Ask HN: How to Monetise a Niche Website? - marinaview
What are the best ways to monetise a website that doesn&#x27;t have a ton of traffic, but does provide a value to a small group of enthusiasts. Anyone with experience?
======
marc_io
It depends on the niche and the kind of value the website provides. Some
niches are easier to monetize, even with relatively low traffic.

So I would say that you should find out in the first place if you're in a
niche with a good potencial for monetization.

You may be in a niche that provides value, but maybe your audience — for
several reasons — are just not interested in paying for what you are offering.

The specific method used to monetize the website will be a direct consequence
of this.

Here's some monetization options you should consider:

\- Gated content (courses, ebooks).

\- Affiliate marketing.

\- Consultations.

\- Services.

\- Job boards) and other kind of listings that provide value).

\- Physical products (yours or from 3rd party, like drop shipping).

You should also consider other strategies that are built on top of your main
monetization methods, like cross-selling, and upselling.

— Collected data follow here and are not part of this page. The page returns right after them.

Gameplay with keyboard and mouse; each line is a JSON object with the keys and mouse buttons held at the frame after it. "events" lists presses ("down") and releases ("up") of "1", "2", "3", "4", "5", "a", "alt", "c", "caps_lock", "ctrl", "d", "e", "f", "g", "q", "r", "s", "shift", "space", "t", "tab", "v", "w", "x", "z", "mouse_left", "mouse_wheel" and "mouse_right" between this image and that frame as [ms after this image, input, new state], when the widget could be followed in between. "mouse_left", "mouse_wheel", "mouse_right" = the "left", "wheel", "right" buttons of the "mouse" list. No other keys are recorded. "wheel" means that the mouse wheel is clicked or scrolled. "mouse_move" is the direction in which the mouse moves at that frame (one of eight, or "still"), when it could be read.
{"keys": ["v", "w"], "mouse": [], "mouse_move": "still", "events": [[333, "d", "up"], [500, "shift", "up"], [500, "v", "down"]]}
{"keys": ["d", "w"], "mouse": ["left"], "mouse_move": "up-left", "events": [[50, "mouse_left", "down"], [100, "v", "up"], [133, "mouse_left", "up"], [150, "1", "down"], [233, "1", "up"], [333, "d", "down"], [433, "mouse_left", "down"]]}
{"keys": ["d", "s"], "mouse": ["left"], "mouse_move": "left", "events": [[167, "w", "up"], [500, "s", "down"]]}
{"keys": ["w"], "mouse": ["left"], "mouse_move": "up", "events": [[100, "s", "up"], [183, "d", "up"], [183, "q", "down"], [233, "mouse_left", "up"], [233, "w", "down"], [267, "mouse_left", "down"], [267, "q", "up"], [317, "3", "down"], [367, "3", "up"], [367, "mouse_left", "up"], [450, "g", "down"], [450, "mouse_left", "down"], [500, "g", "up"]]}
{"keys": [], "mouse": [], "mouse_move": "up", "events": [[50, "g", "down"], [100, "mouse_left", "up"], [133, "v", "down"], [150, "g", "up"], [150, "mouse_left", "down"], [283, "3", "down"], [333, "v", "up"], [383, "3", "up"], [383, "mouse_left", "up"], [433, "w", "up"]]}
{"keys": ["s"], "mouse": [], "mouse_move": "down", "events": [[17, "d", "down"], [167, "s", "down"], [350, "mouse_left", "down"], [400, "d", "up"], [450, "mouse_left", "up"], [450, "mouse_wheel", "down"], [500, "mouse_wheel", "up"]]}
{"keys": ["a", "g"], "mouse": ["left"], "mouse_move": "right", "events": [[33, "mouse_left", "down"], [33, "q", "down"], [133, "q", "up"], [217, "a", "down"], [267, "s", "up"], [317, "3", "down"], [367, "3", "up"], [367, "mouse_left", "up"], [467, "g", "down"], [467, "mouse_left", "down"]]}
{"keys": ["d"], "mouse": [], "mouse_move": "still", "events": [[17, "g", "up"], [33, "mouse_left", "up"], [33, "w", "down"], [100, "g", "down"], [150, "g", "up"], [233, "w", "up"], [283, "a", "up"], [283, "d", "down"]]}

Obviously, if your site has only a small amount of traffic, you should skip
adding ads as an option as it will not be an effective monetization strategy
in this case.

------
Kwantuum
Depending on how small, a patreon-like solution might work, express that
you're open to feature requests but that you can't justify it without
compensation.

------
Trias11
Sign reseller agreements with relevant product manufacturers and sell them
from your website

------
buboard
in opensimworld.com, i sell self-serve advertising, and yearly subscriptions
for extra features (more than 5 pages / no ads). It doesn't make much but at
least justifies the server cost and occasional fixes.